#### Text
The number of nearest neighbors k can be tuned by cross-validation methods. Moreover, different data points have different numbers of nearest neighbors, base on the constraint “$\hat e_{i, k + 1} = \hat e_{i, j}$“ for specific k and j.

(iii)Update W by fixing S and P

While fixing P and S, the objective function with respect to W becomes:

$$ \begin{array}{@{}rcl@{}} \begin{array}{l} \mathop {\min}\limits_{{\textbf{W}}} \sum\limits_{i,j = 1}^{n} s_{i,j}p_{i,j}|| \textbf{x}_{i}\textbf{W} - \textbf{x}_{j}\textbf{W} ||_{2}^{2}+ \lambda || \textbf{W} |_{2,1}\\ s.t.,{\textbf{W}^{T}\textbf{X}^{T}\textbf{X}\textbf{W}}= \textbf{I}_{c},\forall i,\textbf{s}_{i}^{T}{\textbf{1}} = 1,0 \le {s_{i,j}} \le 1 \end{array} \end{array} $$

(10)

By setting ${\tilde s}_{i,j} = s_{i,j}p_{i,j}$ and $\textbf {L} = \textbf {D} - \tilde {\textbf {S}} \in {{\mathbb R}^{n \times n}}$ as Laplacian matrix, where $\textbf {D} = diag(\tilde {\textbf {S}}\textbf {1})$, (10) is equivalent to

$$ \begin{array}{@{}rcl@{}} \begin{array}{l} \min\limits_{{\textbf{W}}} ~ tr(\textbf{W}^{T}\textbf{X}^{T}\textbf{L}\textbf{X}\textbf{W}) + \lambda || \textbf{W} ||_{2,1}, s.t., {\textbf{W}^{T}\textbf{X}^{T}\textbf{X}\textbf{W}}= {\textbf{I} }_{c} \end{array} \end{array} $$

(11)

Since the ℓ_2,1-norm regularization is convex and non-smooth, we employ the framework of iteratively reweighted least squares (IRLS) to optimize S, via changing (11) to the following objective function

$$ \begin{array}{@{}rcl@{}} \begin{array}{l} \min\limits_{{\textbf{W}}} ~ tr({\textbf{W}}^{T}{\textbf{X}}^{T}\textbf{LXW }+ \lambda {\textbf{W}}^{T}\textbf{QW)}, s.t., \textbf{W}^{T}\textbf{X }^{T}\textbf{X}\textbf{W} = \textbf{I}_{c} \end{array} \end{array} $$

(12)

where Q is a diagonal matrix with the i-th diagonal element $q_{i,i} = \frac {1 }{2\|{\mathbf {w}^{i}\|_{2}^{2}}}, {i=1,...d.}$

In (12), both Q and W are unknown. Moreover, Q depends on W. According to the IRLS framework, we design an iterative algorithm to solve problem (12) by two sequential steps until the algorithm converges: 1) By fixing the value of W, we can obtain the value of Q; 2) By fixing the value of Q, (12) is changed to an eigen-decomposition problem with respect to W.
########
#### Collected material
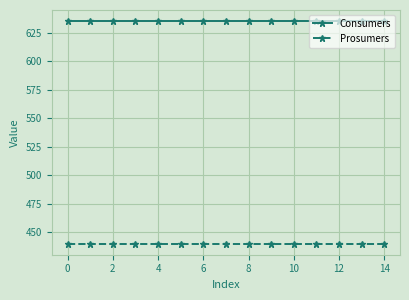

What is the average value of the Consumers series?

635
########
◆ Instruction A ◆
From the passage on updating W, copy the words starting with "In (12), both" and going on through "respect to W.".
◆ Instruction B ◆
Write the next part of the passage on updating W, picking up after its final sentence.

◆ Answer box A ◆
In (12), both Q and W are unknown. Moreover, Q depends on W. According to the IRLS framework, we design an iterative algorithm to solve problem (12) by two sequential steps until the algorithm converges: 1) By fixing the value of W, we can obtain the value of Q; 2) By fixing the value of Q, (12) is changed to an eigen-decomposition problem with respect to W.

◆ Answer box B ◆
$$ \begin{array}{@{}rcl@{}} \begin{array}{l} \min\limits_{{\textbf{W}}}~ tr({\textbf{W}^{T}}({{\textbf{X}}^{T}}\textbf{LX} + \lambda {\textbf{Q)W)}}, s.t.,{\textbf{W}^{T}\textbf{X}^{T}\textbf{X}\textbf{W}} = {\textbf{I} }_{c} \end{array} \end{array} $$

(13)

The optimal solution W in (13) is the eigenvectors of $(\textbf {X}^{T}\textbf {X}+\chi \textbf {I}_{d})^{-1}({{\textbf {X}}^{T}}\textbf {LX} + \lambda {\textbf {Q}})$ since$\textbf {X}^{T}\textbf {X}+\chi \textbf {I}_{d}$ is invertible, where χ is a very small positive value.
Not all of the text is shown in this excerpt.